Page-level text extractions
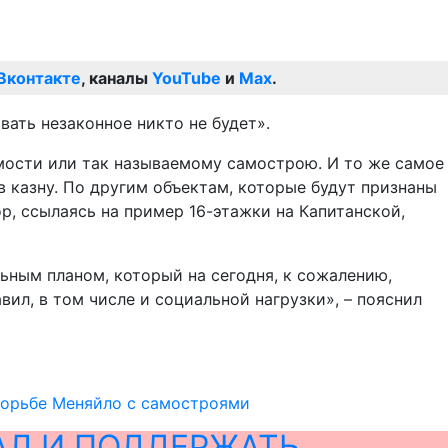
Вконтакте
, каналы
YouTube
и
Max
.
вать незаконное никто не будет».
мости или так называемому самострою. И то же самое
 казну. По другим объектам, которые будут признаны
р, ссылаясь на пример 16-этажки на Капитанской,
ьным планом, который на сегодня, к сожалению,
ил, в том числе и социальной нагрузки», – пояснил
борьбе Меняйло с самостроями
АЛ И ПОДДЕРЖАТЬ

[Directive] Exactly reproduce the lines that run from the line with "р, ссылаясь на" through the last line of the records, inclusive.

[Answer to this task]
р, ссылаясь на пример 16-этажки на Капитанской,
ьным планом, который на сегодня, к сожалению,
ил, в том числе и социальной нагрузки», – пояснил
борьбе Меняйло с самостроями
АЛ И ПОДДЕРЖАТЬ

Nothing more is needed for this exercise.